**Excerpt**
========================================================================

When the gas phase is assumed under a laminar state, the velocity distribution of the gas phase in the shell side can be calculated based on the Happel model, which can be expressed by the following [29]:

$$2\overline{V}\left[1-{\left({\displaystyle \frac{r_2}{r_3}}\right)}^2\right]\times \left[{\displaystyle \frac{{\left(r/r_3\right)}^2-{\left(r_2/r_3\right)}^2+2\ln \left(r_2/r\right)}{3+{\left(r_2/r_3\right)}^4-4{\left(r_2/r_3\right)}^2+4\ln \left(r_2/r_3\right)}}\right]=V_{Z-shell}$$

(3)

where $\overline{V}$ is the shell-side average velocity, m/s; r₂ is the hollow fiber outer diameter, mm; r₃ is the effective radius of the shell side, which can be expressed by the following [30]:

$$r_3=r_2{\left({\displaystyle \frac{1}{1-\phi }}\right)}^{{\displaystyle \frac{1}{2}}}$$

(4)

where φ is the volume fraction of the void, expressed by the following Equation [12]:

$$1-\phi =n{\left({\displaystyle \frac{r_2}{R}}\right)}^2$$

(5)

where n is the number of hollow fibers and R is the inner diameter of the module, mm.

========================================================================

**Supplied information**
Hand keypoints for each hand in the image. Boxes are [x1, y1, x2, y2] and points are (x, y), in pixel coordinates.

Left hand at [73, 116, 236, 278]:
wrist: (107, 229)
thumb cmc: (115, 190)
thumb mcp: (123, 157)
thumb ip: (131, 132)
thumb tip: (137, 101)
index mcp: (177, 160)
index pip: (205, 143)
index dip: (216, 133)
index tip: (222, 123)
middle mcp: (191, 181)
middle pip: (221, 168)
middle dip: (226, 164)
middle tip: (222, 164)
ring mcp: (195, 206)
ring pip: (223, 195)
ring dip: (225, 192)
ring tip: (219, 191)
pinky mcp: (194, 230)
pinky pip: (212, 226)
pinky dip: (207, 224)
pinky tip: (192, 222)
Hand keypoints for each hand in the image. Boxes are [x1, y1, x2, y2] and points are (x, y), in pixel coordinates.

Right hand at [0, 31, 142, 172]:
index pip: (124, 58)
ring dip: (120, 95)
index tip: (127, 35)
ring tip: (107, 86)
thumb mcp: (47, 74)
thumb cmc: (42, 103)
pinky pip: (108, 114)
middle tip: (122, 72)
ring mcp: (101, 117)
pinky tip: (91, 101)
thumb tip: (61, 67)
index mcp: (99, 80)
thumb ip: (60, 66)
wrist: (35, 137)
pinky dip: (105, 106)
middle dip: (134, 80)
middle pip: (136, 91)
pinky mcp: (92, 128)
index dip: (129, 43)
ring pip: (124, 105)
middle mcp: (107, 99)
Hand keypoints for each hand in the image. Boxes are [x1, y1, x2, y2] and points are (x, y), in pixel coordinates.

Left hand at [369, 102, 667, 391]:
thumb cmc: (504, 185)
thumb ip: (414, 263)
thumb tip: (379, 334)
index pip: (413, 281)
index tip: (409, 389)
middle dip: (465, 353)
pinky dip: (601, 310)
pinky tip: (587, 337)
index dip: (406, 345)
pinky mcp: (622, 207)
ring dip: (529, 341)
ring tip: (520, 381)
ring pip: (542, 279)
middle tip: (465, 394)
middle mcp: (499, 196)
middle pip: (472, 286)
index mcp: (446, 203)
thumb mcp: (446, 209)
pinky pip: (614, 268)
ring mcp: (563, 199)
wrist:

========================================================================

**Exercises to complete**
1. According to the shell-side velocity excerpt, why can the Happel model be used to calculate the gas-phase velocity distribution in the shell side? Answer in one to three sentences.
2. In the shell-side velocity excerpt, what does the symbol n stand for in Equation (5)?
3. Continue the shell-side velocity excerpt after its final sentence.
The data has no connection to the shell-side velocity excerpt.

**Responses to the exercise**
1. The Happel model applies because the gas phase is assumed to be in a laminar state. Under that assumption, the shell-side velocity distribution of the gas phase can be calculated with the Happel model, given as Equation (3).

2. The number of hollow fibers.

3.
The thermal balance equation in the shell compartment is presented as follows:

$${\lambda }_{g,shell}\left[{\displaystyle \frac{{\partial }^2{T}_{g,shell}}{\partial r^2}}+{\displaystyle \frac{1}{r}}{\displaystyle \frac{\partial T_{g,shell}}{\partial r}}+{\displaystyle \frac{{\partial }^2{T}_{g,shell}}{\partial Z^2}}\right]=V_{Z-shell}{C}_{p,g}{\rho }_g{\displaystyle \frac{\partial T_{g,shell}}{\partial Z}}$$

(6)

where ${\lambda }_{g,shell}$ is the thermal conductivity of the gas phase in the shell compartment, W/m·K; T_g,shell is the temperature of the gas phase in the shell compartment, K; C_p,g is the specific heat of gas phase in the shell compartment, J/mol·K.

2.2.2. Membrane Side Equations

When the membrane pores are filled with gas, the mass transfer resistance of the membrane is typically neglected, which corresponds to the non-wetting operation mode considered in this study. Under these conditions, CO₂ diffuses from the outer surface of the hollow fiber to the gas–liquid contact interface through the microporous pores. Thus, the steady-state continuity equation within the hollow fiber membrane can be expressed as follows [18]:

$$D_{{CO}_2,mem}\left[{\displaystyle \frac{{\partial }^2{C}_{{CO}_2,mem}}{\partial r^2}}+{\displaystyle \frac{1}{r}}{\displaystyle \frac{\partial C_{{CO}_2,mem}}{\partial r}}+{\displaystyle \frac{{\partial }^2{C}_{{CO}_2,mem}}{\partial Z^2}}\right]=0$$

(7)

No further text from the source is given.